Difference operators and difference equations on lattices, or grids, up to the elliptic hypergeometric case

TL;DR

This paper develops a framework for defining difference operators on elliptic lattices, extending classical difference equations to the elliptic hypergeometric case, and explores their properties and solutions.

Contribution

It introduces a general method to define difference operators on elliptic lattices, connecting rational functions and elliptic functions, and constructs related difference equations with orthogonality properties.

Findings

Difference operators on elliptic lattices are defined with rational function properties.

Constructed first and second order difference equations up to elliptic hypergeometric cases.

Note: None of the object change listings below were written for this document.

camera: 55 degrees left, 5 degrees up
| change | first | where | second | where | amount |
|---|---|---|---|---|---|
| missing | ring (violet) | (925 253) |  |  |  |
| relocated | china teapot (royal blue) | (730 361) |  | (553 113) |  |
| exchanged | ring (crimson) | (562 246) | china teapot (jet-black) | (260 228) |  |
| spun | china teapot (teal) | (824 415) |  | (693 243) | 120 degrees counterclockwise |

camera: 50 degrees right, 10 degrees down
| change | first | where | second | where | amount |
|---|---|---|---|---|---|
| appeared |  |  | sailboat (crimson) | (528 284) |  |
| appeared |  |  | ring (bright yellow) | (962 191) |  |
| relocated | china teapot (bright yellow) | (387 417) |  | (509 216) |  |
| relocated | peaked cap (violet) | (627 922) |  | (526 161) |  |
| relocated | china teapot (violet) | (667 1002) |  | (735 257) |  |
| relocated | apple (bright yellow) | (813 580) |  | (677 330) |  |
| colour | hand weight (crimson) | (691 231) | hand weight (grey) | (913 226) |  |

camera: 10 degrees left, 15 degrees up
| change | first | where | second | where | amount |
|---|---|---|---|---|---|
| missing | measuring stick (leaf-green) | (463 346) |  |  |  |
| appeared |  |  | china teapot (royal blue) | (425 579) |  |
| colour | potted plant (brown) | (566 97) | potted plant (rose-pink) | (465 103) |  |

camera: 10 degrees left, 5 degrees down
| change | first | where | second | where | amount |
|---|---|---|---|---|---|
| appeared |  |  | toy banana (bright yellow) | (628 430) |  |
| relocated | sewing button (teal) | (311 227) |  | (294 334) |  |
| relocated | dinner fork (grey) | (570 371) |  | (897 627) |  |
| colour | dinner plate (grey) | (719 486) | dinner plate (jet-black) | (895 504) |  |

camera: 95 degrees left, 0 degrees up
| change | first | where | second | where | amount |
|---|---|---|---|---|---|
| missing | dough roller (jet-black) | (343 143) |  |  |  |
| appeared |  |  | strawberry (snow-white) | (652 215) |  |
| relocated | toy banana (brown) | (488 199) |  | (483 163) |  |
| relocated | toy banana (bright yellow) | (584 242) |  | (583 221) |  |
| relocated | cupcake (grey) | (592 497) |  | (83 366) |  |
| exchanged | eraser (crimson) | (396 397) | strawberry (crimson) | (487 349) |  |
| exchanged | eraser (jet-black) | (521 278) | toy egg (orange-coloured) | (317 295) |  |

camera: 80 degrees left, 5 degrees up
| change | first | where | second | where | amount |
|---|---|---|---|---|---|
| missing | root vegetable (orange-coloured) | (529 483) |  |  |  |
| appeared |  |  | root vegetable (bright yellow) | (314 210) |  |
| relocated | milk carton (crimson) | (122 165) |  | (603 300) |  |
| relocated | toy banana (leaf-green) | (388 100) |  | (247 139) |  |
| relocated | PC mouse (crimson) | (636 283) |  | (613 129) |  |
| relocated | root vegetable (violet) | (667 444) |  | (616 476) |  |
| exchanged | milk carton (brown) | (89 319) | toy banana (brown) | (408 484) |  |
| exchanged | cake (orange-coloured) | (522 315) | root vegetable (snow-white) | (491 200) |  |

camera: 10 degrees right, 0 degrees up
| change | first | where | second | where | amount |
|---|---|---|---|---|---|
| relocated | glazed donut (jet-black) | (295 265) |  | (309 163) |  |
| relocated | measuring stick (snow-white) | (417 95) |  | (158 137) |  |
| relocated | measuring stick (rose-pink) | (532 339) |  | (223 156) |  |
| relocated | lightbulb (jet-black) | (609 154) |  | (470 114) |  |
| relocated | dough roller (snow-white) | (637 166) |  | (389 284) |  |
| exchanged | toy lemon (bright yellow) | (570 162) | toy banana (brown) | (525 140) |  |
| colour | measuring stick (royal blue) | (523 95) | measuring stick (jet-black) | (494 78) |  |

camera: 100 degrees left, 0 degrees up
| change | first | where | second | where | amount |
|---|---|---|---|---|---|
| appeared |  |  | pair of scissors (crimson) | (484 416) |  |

Established orthogonality and biorthogonality of rational solutions.

Abstract

It is shown how to define difference operators and equations on particular lattices $\{x_n\}$, $2n\in\mathbb{Z}$, such that the divided difference operator $(\mathcal{D}f)(x_{n+1/2})= (f(x_{n+1})-f(x_n))/(x_{n+1}-x_n)$ has the property that $\mathcal{D}f$ is a rational function of degree $2d$ when $f$ is a rational function of degree $d$. It is then shown that the $x_n$s are in the most general case values of an elliptic function at a sequence of arguments in arithmetic progression (\emph{elliptic lattice}). Many special and limit cases, down to the most elementary ones, are considered too. First and second order difference operators and equations are constructed, up to the simplest elliptic hypergeometric ones. One also shows orthogonality and biorthogonality properties of rational solutions to some of these difference equations.